Written request A:
Edit the rows below, from the first row through the line containing "common name: Autumn snowflake": replace "phylum" with "division" and write those lines out again with nothing else changed.

RatePS

Chemical Reactor Design Toolbox Reference Manual

ChemReactorDesign.Basic.Liquid.Rates.RatePS

Description

The component determines the molar fluxes due to a heterogeneous chemical reaction involving species in the liquid and solid phase

$\begin{equation*} \sum_{i}^{N^{S}} \nu_{i}^{S} \, A^{S}_{i} + \sum_{i}^{N^{L}}} \nu^{L}_{k} \, A^{L}_{k} =0 \end{equation*}$

using a power law rate expression

$\begin{equation*} r = k(T) \, \left( \for{\lambda}^{S} \prod_{i}^{N^{L}} a_{i}^{\for{\kappa_{i}}^{L}} \, - \back{\lambda}^{S} \frac{1}{K_{a}(T)} \, \prod_{i}^{N^{L}} a_{i}^{\back{\kappa_{i}}^{L}} \, \right) \end{equation*}$

with

$\begin{equation*} a_{i}^{L} = \frac{\gamma_{i} \, c_{i}}{1 \, \frac{mol}{l}} \end{equation*}$

since for any solid species it holds

$\begin{equation*} a_{i}^{S} = 1 \quad \text{and} \quad \kappa_{i}^{S} = 0 \end{equation*}$

The concentrations in the liquid phase are obtained from the mole fractions and the temperature dependent molar volumes (c.f. getConc).

Extracted entries:

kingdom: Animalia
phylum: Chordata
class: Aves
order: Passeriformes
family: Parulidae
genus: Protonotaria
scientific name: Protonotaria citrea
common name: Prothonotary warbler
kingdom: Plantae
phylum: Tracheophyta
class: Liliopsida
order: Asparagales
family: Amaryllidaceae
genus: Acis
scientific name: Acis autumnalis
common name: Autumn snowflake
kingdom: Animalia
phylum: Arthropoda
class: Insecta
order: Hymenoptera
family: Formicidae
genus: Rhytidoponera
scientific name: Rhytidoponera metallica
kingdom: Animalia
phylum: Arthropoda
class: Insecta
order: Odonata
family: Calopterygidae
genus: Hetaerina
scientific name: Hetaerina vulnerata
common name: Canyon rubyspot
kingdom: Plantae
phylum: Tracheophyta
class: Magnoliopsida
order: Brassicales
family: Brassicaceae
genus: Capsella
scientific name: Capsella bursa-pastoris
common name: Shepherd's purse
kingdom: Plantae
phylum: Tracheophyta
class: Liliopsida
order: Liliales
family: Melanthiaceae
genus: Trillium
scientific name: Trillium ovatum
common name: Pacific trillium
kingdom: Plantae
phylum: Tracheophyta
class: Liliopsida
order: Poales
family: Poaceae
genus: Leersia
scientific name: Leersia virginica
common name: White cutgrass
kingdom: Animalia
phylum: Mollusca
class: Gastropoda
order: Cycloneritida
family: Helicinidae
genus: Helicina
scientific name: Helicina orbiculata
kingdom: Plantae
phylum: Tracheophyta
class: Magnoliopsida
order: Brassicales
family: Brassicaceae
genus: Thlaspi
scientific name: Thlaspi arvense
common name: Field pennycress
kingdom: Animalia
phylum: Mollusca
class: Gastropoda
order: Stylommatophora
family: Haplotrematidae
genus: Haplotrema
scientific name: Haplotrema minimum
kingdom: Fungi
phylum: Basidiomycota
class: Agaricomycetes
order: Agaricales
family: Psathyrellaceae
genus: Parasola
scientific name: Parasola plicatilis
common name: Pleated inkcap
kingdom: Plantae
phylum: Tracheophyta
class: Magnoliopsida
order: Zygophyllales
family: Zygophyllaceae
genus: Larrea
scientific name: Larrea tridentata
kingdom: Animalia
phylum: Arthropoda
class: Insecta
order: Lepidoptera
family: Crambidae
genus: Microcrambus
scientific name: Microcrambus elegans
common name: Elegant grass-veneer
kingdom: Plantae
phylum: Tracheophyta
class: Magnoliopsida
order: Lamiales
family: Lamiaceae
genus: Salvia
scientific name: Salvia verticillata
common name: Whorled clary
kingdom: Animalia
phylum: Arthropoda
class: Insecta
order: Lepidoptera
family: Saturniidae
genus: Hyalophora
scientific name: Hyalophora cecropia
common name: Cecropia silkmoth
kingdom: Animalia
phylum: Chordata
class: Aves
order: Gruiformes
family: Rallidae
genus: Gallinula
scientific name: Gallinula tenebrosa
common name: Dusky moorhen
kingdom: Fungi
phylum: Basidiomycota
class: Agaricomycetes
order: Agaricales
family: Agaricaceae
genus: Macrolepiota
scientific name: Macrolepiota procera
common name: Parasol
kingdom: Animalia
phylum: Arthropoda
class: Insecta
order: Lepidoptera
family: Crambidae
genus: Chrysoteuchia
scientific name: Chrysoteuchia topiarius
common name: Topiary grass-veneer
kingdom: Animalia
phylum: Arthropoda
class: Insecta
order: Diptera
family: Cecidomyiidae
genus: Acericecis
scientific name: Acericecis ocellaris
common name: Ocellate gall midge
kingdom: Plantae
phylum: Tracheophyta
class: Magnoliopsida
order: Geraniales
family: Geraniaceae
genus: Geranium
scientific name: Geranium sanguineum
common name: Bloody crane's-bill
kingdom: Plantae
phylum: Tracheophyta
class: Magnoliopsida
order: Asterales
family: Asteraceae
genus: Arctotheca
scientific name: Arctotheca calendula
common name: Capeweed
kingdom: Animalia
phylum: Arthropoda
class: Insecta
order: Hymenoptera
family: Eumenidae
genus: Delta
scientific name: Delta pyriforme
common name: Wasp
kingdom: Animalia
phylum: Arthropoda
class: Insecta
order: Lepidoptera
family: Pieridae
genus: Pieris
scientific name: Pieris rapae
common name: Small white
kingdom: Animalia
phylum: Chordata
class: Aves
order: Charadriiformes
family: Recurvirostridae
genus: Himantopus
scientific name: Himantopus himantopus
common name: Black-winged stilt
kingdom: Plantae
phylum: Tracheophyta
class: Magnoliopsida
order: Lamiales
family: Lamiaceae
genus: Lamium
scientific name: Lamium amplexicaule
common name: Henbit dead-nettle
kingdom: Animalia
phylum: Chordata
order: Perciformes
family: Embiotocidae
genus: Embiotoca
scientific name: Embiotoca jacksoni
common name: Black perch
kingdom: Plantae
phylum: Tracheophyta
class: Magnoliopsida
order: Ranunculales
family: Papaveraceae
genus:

Written request B:
Resume the description of the liquid–solid reaction rate component, starting after its final sentence.

Written reply A:
kingdom: Animalia
division: Chordata
class: Aves
order: Passeriformes
family: Parulidae
genus: Protonotaria
scientific name: Protonotaria citrea
common name: Prothonotary warbler
kingdom: Plantae
division: Tracheophyta
class: Liliopsida
order: Asparagales
family: Amaryllidaceae
genus: Acis
scientific name: Acis autumnalis
common name: Autumn snowflake

Written reply B:
Temperature Dependent Parameters

Rate Constant

$\begin{equation*} k(T) = k_{\infty} \, \exp\left\{-\frac{E_{a}}{R \, T} \right\} \end{equation*}$
Equilibrium Constant

$\begin{equation*} K_{a}(T) = \exp \left\{- \frac{\sum\limits_{i}^{N} \nu_{i} \, \Delta_{f} G_{i}(T)}{R \, T} \right\} \end{equation*}$

Comments

For an irreversible reaction the individual orders of reaction for the reactands can be arbitrarily chosen. For a reversible reaction, however, the individual orders of reaction are calculated from the provided stoichiometric coefficients to ensure equivalence between thermodynamics and kinetics.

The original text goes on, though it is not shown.